(Beginning of Exercise passage)

Photomicrographs depicting distinctive striatal neuronal phenotypes within the cell implants. (a) Low power photomicrographs illustrating numerous choline acetyltransferase immunoreactive neurons within one striatal graft zone; the morphology of a choline acetyltransferase positive neuron is shown at higher magnification in the Inset. (b) Low-power photomicrograph illustrating nicotinamide adenine dinucleotide phosphate diaphorase immunoreactivity in the same transplant site. The typical morphology of these neurons is illustrated at higher magnification in the Inset. (c) Higher magnification of calbindin-immunoreactive neurons in the host (h) and within the transplant (tp). Striatal zones of the implants are indicated by asterisks in a and b, and the interface of the host and the transplant is delineated by the dotted line in c. (Scale bars: panels, 100 μm; Insets, 20 μm.)

(End of Exercise passage)
(Beginning of Provided information)

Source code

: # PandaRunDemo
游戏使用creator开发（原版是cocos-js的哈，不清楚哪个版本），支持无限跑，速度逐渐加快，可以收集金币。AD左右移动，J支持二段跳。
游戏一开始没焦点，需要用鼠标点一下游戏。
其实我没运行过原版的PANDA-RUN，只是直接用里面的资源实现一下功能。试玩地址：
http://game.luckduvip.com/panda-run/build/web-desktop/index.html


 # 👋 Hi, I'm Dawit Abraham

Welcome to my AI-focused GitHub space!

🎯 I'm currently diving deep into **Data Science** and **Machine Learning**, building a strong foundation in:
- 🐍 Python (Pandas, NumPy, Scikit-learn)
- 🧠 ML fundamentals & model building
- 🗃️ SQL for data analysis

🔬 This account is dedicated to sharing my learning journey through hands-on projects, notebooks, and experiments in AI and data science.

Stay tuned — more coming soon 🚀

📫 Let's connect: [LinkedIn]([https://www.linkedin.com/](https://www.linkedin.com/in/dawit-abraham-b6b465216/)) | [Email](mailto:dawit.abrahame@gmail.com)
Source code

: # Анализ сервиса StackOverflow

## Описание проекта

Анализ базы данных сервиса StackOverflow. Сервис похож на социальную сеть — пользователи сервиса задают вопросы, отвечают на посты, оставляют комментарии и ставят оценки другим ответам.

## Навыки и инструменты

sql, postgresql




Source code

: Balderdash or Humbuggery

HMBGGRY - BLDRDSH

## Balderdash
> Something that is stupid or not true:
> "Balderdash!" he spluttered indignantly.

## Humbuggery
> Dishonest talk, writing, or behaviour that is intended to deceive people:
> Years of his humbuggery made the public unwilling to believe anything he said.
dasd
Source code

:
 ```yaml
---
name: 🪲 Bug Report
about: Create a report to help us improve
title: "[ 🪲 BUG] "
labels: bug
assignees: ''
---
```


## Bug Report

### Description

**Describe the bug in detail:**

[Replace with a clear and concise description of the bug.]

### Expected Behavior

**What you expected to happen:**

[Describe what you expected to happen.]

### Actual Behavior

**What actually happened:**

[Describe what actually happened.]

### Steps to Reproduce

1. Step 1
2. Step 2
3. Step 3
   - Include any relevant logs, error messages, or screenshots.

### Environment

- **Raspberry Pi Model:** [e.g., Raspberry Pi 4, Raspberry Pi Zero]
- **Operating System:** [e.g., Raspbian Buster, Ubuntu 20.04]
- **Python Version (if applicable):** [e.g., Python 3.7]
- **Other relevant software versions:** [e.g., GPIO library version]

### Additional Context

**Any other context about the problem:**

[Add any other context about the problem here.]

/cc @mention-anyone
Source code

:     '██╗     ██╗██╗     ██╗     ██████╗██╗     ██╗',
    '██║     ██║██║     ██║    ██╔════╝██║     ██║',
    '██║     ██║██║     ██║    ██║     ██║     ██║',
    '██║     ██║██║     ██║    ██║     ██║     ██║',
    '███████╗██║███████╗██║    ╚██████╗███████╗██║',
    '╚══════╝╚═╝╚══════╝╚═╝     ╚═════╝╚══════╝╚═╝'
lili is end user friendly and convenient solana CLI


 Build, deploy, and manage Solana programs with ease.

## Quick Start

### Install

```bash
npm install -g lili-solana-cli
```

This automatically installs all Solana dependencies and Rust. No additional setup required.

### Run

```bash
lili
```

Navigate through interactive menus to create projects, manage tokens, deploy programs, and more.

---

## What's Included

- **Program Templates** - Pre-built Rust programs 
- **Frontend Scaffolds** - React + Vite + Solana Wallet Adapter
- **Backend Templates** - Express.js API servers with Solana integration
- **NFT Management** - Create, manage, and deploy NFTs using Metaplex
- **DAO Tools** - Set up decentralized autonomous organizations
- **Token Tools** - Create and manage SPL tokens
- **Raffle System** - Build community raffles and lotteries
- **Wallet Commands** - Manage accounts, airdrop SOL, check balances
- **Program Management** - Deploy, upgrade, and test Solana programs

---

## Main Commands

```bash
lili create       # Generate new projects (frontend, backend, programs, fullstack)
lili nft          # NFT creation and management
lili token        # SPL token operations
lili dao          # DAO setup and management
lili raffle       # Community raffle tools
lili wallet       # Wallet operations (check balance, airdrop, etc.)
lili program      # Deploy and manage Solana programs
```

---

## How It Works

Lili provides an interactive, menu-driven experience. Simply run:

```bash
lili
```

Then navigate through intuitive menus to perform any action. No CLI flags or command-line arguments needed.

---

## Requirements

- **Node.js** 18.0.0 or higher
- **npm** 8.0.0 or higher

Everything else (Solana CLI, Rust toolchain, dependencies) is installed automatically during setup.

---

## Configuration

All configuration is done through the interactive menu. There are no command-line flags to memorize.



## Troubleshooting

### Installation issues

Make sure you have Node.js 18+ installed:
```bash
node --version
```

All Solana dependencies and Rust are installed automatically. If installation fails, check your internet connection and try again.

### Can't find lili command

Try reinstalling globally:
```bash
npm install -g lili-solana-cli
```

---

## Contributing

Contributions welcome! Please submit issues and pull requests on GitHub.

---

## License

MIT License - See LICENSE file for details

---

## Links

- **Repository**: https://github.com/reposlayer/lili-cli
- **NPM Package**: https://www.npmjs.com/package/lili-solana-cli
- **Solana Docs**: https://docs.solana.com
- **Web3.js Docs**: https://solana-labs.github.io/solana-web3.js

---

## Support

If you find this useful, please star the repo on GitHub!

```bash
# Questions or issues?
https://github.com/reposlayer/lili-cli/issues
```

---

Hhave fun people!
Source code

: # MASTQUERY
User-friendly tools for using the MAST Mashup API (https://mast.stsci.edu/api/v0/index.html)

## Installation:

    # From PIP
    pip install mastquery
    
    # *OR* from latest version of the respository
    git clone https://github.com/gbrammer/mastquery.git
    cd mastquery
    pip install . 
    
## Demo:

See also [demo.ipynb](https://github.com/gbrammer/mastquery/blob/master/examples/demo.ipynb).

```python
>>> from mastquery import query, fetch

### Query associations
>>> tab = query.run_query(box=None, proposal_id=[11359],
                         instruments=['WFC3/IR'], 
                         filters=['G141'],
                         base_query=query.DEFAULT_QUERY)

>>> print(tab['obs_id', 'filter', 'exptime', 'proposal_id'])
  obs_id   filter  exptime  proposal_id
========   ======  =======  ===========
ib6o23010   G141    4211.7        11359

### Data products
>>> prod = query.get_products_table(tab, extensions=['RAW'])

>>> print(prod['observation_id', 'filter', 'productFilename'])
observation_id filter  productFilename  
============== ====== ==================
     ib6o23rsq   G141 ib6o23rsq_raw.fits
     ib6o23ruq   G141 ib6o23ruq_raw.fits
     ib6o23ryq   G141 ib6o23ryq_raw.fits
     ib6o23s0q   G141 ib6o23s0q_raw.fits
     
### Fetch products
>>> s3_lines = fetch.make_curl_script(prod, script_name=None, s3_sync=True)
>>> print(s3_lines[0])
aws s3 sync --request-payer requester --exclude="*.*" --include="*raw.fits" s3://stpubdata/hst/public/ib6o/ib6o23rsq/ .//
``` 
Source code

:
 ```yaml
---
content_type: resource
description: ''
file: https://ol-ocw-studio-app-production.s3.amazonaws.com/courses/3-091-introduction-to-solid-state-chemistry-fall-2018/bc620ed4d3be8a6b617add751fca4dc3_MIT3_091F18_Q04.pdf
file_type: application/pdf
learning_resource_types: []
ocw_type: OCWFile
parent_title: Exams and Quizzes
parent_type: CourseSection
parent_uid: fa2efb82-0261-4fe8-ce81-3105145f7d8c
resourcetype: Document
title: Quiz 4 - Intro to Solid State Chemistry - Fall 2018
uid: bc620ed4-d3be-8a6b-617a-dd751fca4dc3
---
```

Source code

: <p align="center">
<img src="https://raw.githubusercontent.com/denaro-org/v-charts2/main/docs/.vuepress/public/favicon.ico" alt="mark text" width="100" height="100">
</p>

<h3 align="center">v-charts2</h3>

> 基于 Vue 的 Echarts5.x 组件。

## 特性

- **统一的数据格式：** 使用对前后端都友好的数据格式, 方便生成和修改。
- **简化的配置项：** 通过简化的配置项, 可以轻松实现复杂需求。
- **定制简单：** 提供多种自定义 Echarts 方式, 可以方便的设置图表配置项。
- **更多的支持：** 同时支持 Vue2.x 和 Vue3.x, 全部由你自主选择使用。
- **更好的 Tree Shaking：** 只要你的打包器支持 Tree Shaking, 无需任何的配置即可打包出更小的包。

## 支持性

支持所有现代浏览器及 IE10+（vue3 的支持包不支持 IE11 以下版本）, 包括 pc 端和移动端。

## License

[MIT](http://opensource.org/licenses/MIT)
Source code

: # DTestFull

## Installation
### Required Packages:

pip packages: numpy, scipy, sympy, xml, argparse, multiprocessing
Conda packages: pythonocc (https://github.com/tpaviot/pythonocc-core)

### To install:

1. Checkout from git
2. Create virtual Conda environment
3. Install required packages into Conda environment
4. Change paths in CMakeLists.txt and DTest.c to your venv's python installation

(End of Provided information)

### Task item
Reproduce the caption about striatal neuronal phenotypes in the cell implants in full, without changing a word.

### Worked solution
Photomicrographs depicting distinctive striatal neuronal phenotypes within the cell implants. (a) Low power photomicrographs illustrating numerous choline acetyltransferase immunoreactive neurons within one striatal graft zone; the morphology of a choline acetyltransferase positive neuron is shown at higher magnification in the Inset. (b) Low-power photomicrograph illustrating nicotinamide adenine dinucleotide phosphate diaphorase immunoreactivity in the same transplant site. The typical morphology of these neurons is illustrated at higher magnification in the Inset. (c) Higher magnification of calbindin-immunoreactive neurons in the host (h) and within the transplant (tp). Striatal zones of the implants are indicated by asterisks in a and b, and the interface of the host and the transplant is delineated by the dotted line in c. (Scale bars: panels, 100 μm; Insets, 20 μm.)